James Carlson wrote:
> Jordan Brown wrote:
>> On the other hand, declaring it in the manifest means that it's visible
>> by default through svcprop and svccfg listprop.  Since it's an
>> undocumented option that users should never have to mess with, that
>> seems undesirable.
>>
>> What I would like would be a way to declare a property to be "hidden",
>> so that by default it isn't shown by any of the user interfaces.  If
>> it's set to a non-default value, then it should be shown.
> 
> Yuck.  I think I'd rather see this trait of SMF used to drive a
> friendlier administrative model rather than used as an excuse to hide
> things from the user.
> 
> In other words, it seems to me that SMF's svcprop and svccfg mechanisms
> are very low-level details that administrators ordinarily shouldn't have
> to deal with.  If the service you are talking about had a customized
> administrative interface layered on top, rather than relying on SMF's
> internals as a primary interface, then there likely wouldn't need to be
> much of a reason to "hide" anything.

Customized administrative interfaces are best, certainly.  However, they 
are also very expensive.  Previous Sun management tools have relied on them 
exclusively, and I believe that is one of the reasons that they have failed 
- it was too expensive and difficult to add new configurable components and 
configuration values, and so the UIs became stale.

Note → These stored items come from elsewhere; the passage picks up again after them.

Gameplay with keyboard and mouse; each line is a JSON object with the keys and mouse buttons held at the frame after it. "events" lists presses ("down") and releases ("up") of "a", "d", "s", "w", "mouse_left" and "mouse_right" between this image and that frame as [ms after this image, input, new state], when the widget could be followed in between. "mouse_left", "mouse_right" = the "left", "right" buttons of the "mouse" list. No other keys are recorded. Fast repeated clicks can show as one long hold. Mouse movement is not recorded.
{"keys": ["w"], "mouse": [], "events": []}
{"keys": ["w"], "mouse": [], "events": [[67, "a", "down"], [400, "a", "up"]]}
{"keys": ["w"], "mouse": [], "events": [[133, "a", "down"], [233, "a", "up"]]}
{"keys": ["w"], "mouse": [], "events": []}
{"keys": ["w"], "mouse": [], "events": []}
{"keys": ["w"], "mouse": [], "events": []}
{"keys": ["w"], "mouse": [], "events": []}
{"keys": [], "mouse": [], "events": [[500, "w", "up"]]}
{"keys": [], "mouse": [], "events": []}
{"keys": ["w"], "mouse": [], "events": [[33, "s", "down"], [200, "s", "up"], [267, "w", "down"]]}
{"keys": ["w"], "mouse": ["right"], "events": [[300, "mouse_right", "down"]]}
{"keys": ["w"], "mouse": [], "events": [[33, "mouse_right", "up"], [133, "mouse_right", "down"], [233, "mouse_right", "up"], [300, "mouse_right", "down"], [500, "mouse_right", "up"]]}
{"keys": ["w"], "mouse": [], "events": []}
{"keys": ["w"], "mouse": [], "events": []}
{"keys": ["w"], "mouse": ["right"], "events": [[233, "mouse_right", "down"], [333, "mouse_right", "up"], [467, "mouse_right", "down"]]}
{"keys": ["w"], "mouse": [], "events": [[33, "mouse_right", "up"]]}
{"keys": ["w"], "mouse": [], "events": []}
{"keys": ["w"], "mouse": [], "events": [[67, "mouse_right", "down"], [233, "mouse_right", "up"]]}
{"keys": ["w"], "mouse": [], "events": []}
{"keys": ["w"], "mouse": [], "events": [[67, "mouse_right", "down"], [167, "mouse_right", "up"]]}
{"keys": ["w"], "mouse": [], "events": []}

Metadata-driven user interfaces can be pretty good, and far better than 
manually editing configuration files.  A mechanism (like smf_template(5) 
appears to be) that allows the service developer to declare variables, 
including type, constraints, and hints on presentation, enables such a 
metadata-driven user interface.  Even with a customized user interface the 
metadata can help to simplify the implementation; medium-complex 
configuration interfaces might consist of little more than lists of tabs, 
each with a list of configuration items.

Firefox demonstrates this model.  It offers fully-customized user 
interfaces for the most commonly-used configuration parameters, but for 
less commonly-used configuration parameters it offers "about:config", which 
is still tons better than editing prefs.js.